ASSIGNMENT A:
Can you extract, word for word, the passage of the review that begins at the words "As a result" and stops after "of discovery. (p.301)"?

DOCUMENT TEXT START

The weakness of the historical argument

However, the bulk of this book is not linguistic but historical. The majority of its chapters offer a ‘big history’ approach reminiscent of a rather less linear and more systemic version of Yuval Noah Harari‘s ‘Sapiens’. Lent wants to show that the lines of general development, and even some of the key events, in the histories of East and West can be attributed to the shaping effects of the dominant metaphors in these different cultures. For example, he compares the massive fleet of Admiral Zheng of China, which traversed the Indian Ocean in 1405, with the paltry three little boats with which Christopher Columbus ‘discovered’ the Americas in 1492. Zheng facilitated the setting up of embassies for international contact, but made no attempt to exploit his discoveries, whereas Columbus’s second thought, after wondering at the innocence of the Caribbean natives, was how he could exploit them for profit. Lent argues that this illustrates a fundamentally different approach to power:

As a result of the dualistic split in European cognition, the collective European mind-set was more predisposed to use knowledge as a means to gain power over the environment, including both the natural world and other human societies. In contrast, the collective Chinese mind-set was predisposed to use knowledge as a means of maintaining stability. The foundational frames of European thought that we’ve been exploring – their religious absolutism, their sense of dominion over the natural world, and their mission to conquer nature – underlaid and shaped the European attitude towards their voyages of discovery. (p.301)

This may at first sight seem a very tempting way to explain the contrast, except that only two pages before this Lent has just been discussing a strong counter-example. The Chinese, he says, used an estimated five million conscripted peasants to build the Grand Canal in Chinahalf of whom died. Millions more also died in building the Great Wall of China. What is this but an illustration of a Chinese mind-set in which knowledge is used to gain power over both other humans and the environment? The argument, then, turns out to be a weak one. Though, to be fair to Lent, he does not grossly over-state it, that does not prevent it being weak, and raising considerable doubts even about the rekatively modest claims he makes. The “dualistic split in European cognition” is held responsible only for a greater emphasis on the exploitation of power, or perhaps a greater probability of it occurring than in other cultures.  On this weak argument, a great deal of the book’s argument hangs.

The key weakness: meaning and belief conflated

However, it is not just the weakness of that argument that creates the central weakness of this book as a whole, but more than anything else a lack of clarity about what exactly is being claimed and what the grounds of it are. There is a correlation being pointed out between dominant cultural metaphors on the one hand, and historical attitudes and actions that produce conflict and unsustainable exploitation on the other. However, most of the evidence considered in the historical chapters is not about metaphors that provide a basis of meaning at all, but is about the beliefs and values held in different cultural contexts. The possibility of any distinction between metaphorical bases of meaning and beliefs (whether explicit or implicit) is simply never discussed – rather the distinction between meaning and belief is constantly blurred by the use of terms like “cognitive structures” or “frames of thought”. It is thus extremely unclear whether the correlation is meant to be one between specific types of meaning and conflict, or between specific beliefs and conflict.

DOCUMENT TEXT END

ASSIGNMENT B:
Could you copy the rows below word for word, beginning at the row that has "Mind giving me" and stopping after the row that has "dist [0.002169, 0.000498]", with both of those rows included but the picture left out?

INPUT DATA START

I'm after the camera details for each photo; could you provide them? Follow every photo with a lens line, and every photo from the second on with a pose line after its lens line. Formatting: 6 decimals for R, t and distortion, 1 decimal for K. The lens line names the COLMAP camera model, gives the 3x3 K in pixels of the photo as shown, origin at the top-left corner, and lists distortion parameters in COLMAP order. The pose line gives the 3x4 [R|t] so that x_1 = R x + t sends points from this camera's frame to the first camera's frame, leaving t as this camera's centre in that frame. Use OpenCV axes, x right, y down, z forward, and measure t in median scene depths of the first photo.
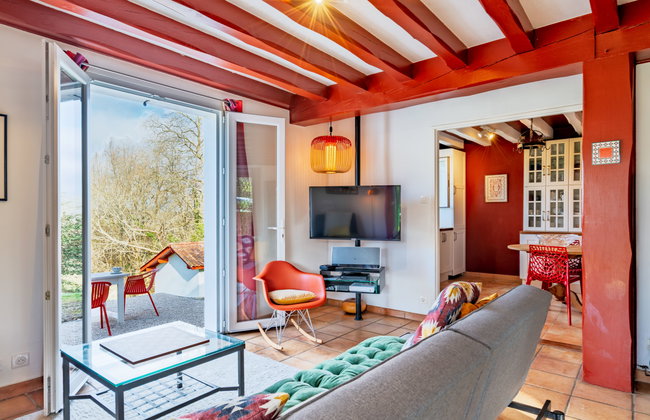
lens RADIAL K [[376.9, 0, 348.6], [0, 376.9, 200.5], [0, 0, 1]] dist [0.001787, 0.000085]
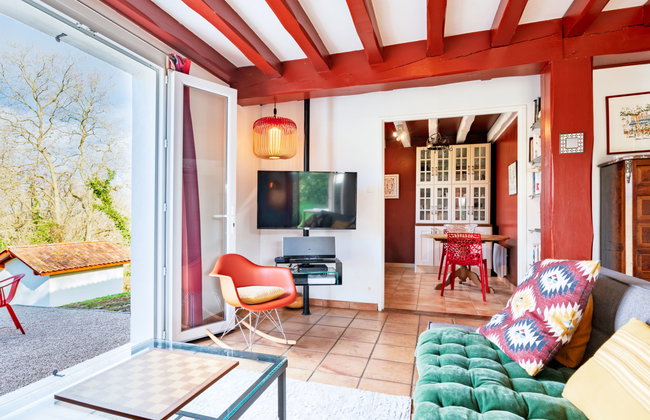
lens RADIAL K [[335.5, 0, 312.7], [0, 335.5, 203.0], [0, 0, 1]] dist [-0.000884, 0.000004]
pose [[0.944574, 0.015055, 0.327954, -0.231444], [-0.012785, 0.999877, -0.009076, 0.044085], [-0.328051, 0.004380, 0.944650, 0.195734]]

INPUT DATA END
INPUT DATA START

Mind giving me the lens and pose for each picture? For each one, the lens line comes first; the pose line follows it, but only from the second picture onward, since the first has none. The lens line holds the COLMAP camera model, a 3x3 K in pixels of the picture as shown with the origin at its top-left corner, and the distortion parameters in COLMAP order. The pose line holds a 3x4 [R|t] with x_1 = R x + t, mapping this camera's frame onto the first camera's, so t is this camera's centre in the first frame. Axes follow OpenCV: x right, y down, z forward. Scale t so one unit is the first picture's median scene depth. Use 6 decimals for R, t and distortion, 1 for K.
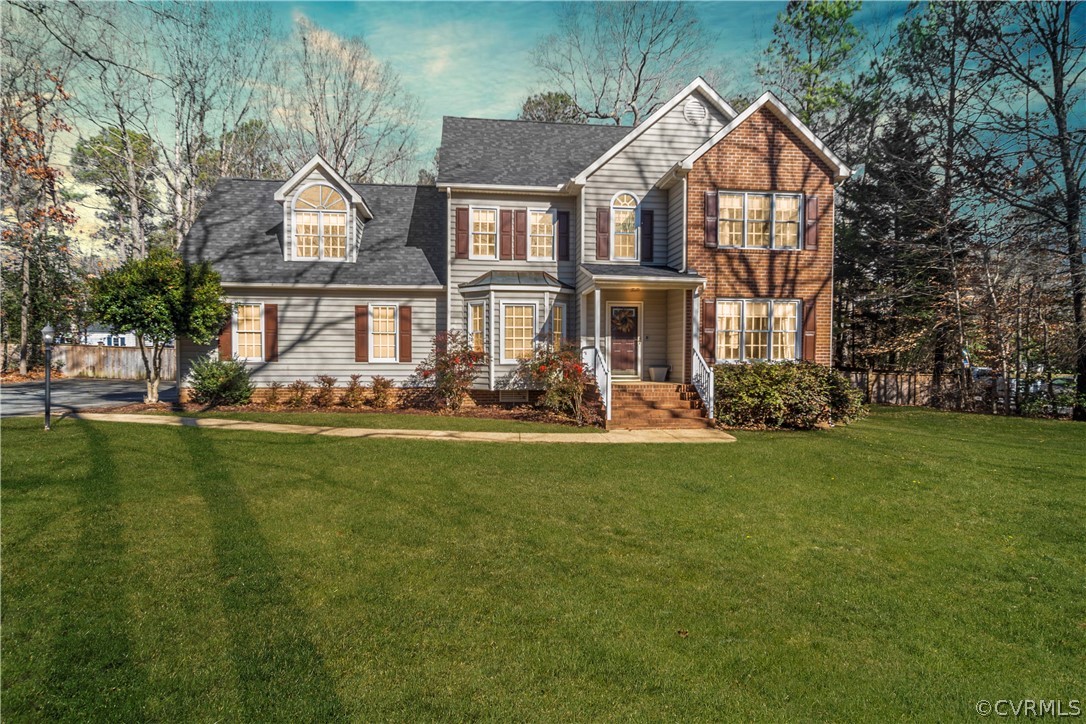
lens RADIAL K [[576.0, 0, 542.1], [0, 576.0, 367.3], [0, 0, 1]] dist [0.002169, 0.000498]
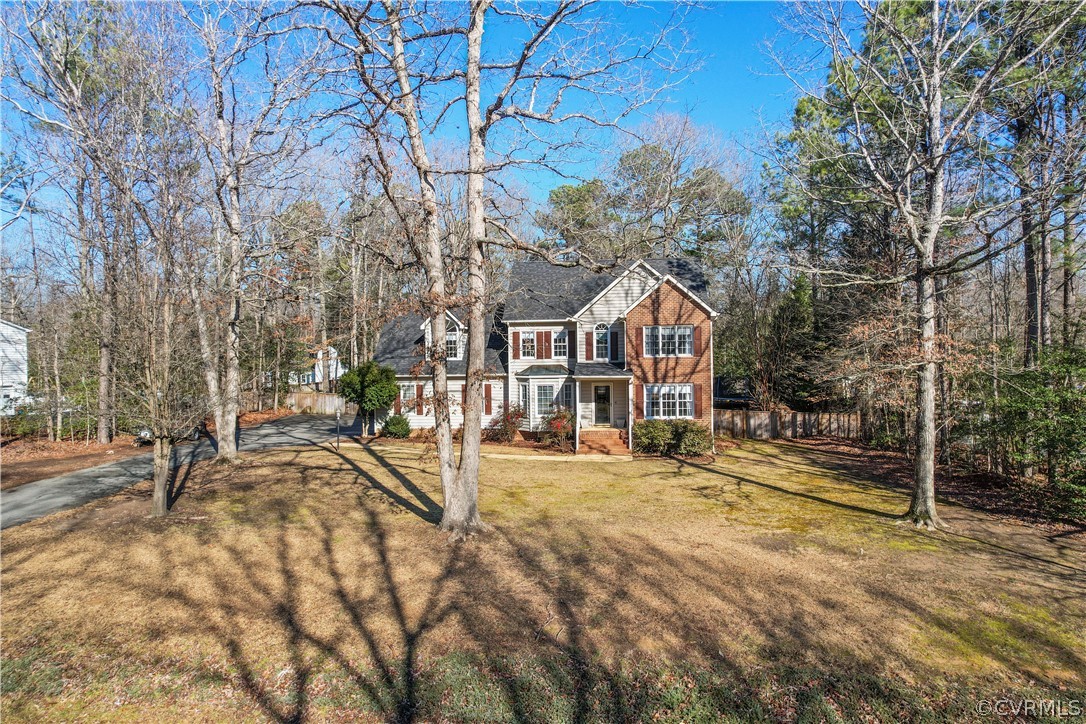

INPUT DATA END
INPUT DATA START

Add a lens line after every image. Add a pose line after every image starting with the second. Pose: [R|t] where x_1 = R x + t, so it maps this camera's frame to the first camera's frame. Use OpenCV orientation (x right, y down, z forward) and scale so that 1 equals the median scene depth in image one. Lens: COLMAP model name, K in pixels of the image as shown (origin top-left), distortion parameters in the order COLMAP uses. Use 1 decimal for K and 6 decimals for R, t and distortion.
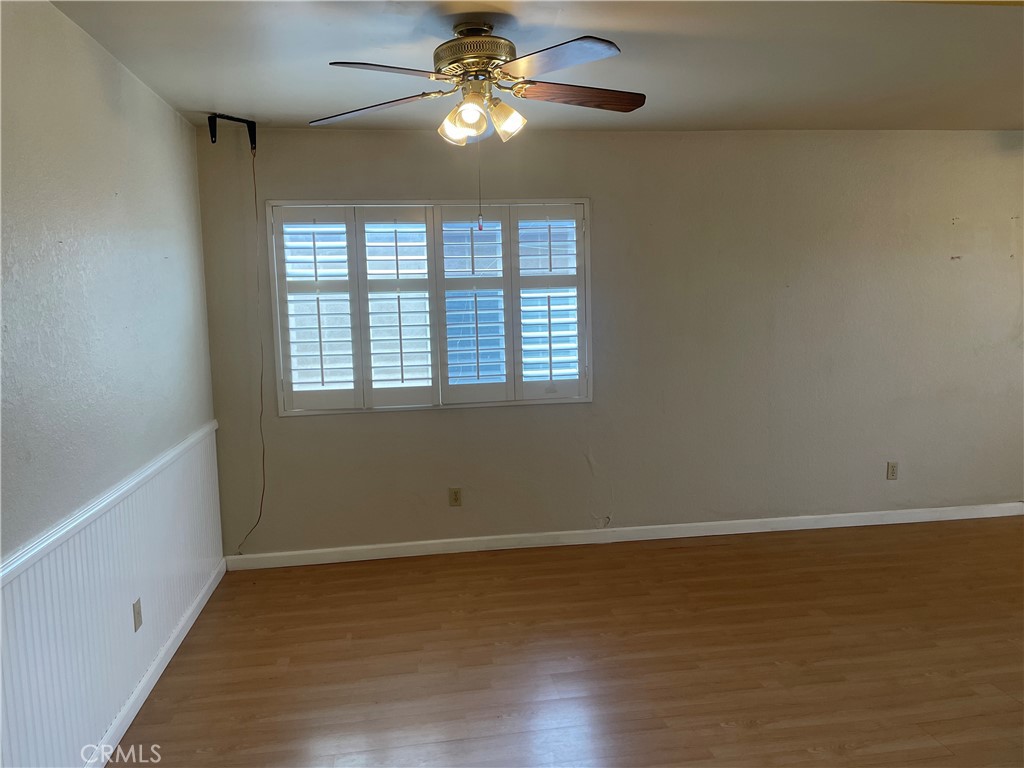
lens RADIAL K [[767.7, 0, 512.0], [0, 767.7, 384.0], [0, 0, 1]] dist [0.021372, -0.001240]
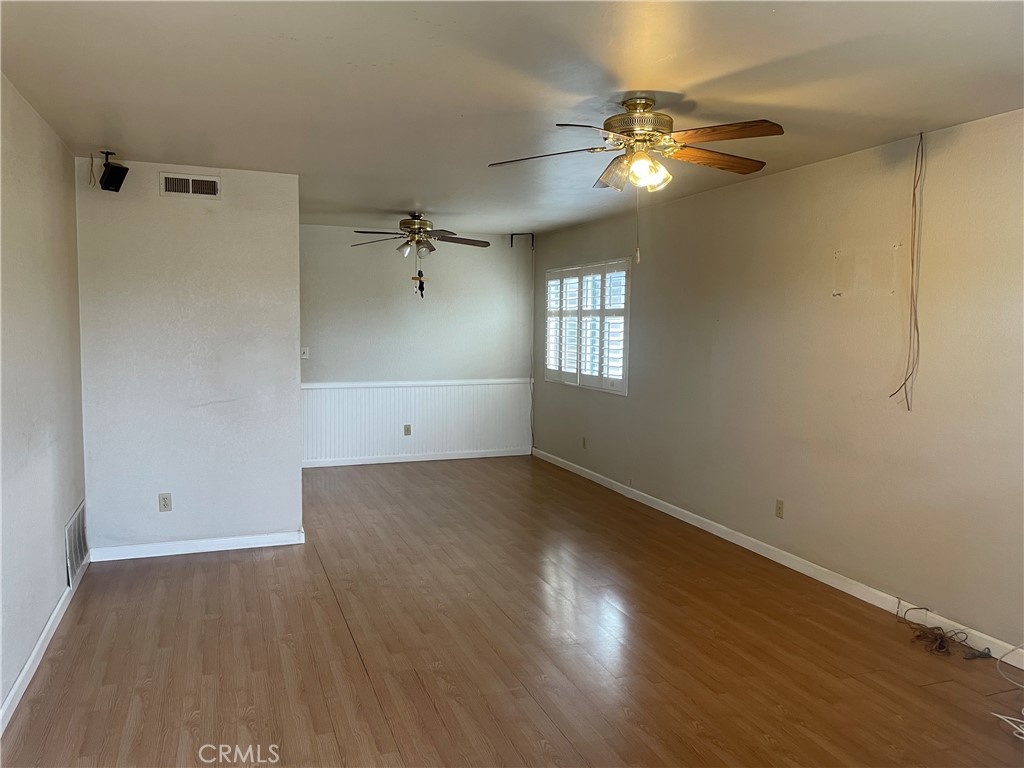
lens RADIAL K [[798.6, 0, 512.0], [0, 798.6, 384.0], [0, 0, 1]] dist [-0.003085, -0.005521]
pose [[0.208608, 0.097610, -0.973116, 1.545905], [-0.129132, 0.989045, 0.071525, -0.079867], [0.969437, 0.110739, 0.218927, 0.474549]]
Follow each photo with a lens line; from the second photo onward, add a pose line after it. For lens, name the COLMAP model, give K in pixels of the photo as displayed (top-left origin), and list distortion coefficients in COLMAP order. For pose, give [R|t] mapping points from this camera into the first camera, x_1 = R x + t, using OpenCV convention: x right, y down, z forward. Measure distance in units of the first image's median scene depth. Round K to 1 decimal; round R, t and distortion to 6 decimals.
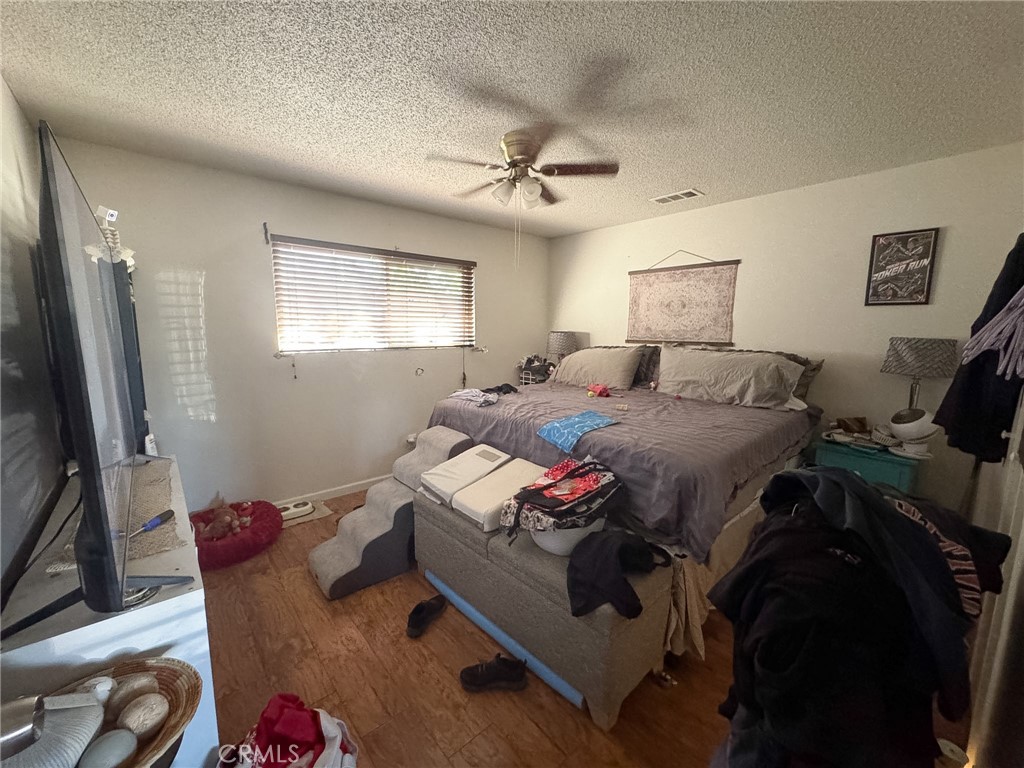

INPUT DATA END

ANSWER SECTION A:
As a result of the dualistic split in European cognition, the collective European mind-set was more predisposed to use knowledge as a means to gain power over the environment, including both the natural world and other human societies. In contrast, the collective Chinese mind-set was predisposed to use knowledge as a means of maintaining stability. The foundational frames of European thought that we’ve been exploring – their religious absolutism, their sense of dominion over the natural world, and their mission to conquer nature – underlaid and shaped the European attitude towards their voyages of discovery. (p.301)

ANSWER SECTION B:
Mind giving me the lens and pose for each picture? For each one, the lens line comes first; the pose line follows it, but only from the second picture onward, since the first has none. The lens line holds the COLMAP camera model, a 3x3 K in pixels of the picture as shown with the origin at its top-left corner, and the distortion parameters in COLMAP order. The pose line holds a 3x4 [R|t] with x_1 = R x + t, mapping this camera's frame onto the first camera's, so t is this camera's centre in the first frame. Axes follow OpenCV: x right, y down, z forward. Scale t so one unit is the first picture's median scene depth. Use 6 decimals for R, t and distortion, 1 for K.
lens RADIAL K [[576.0, 0, 542.1], [0, 576.0, 367.3], [0, 0, 1]] dist [0.002169, 0.000498]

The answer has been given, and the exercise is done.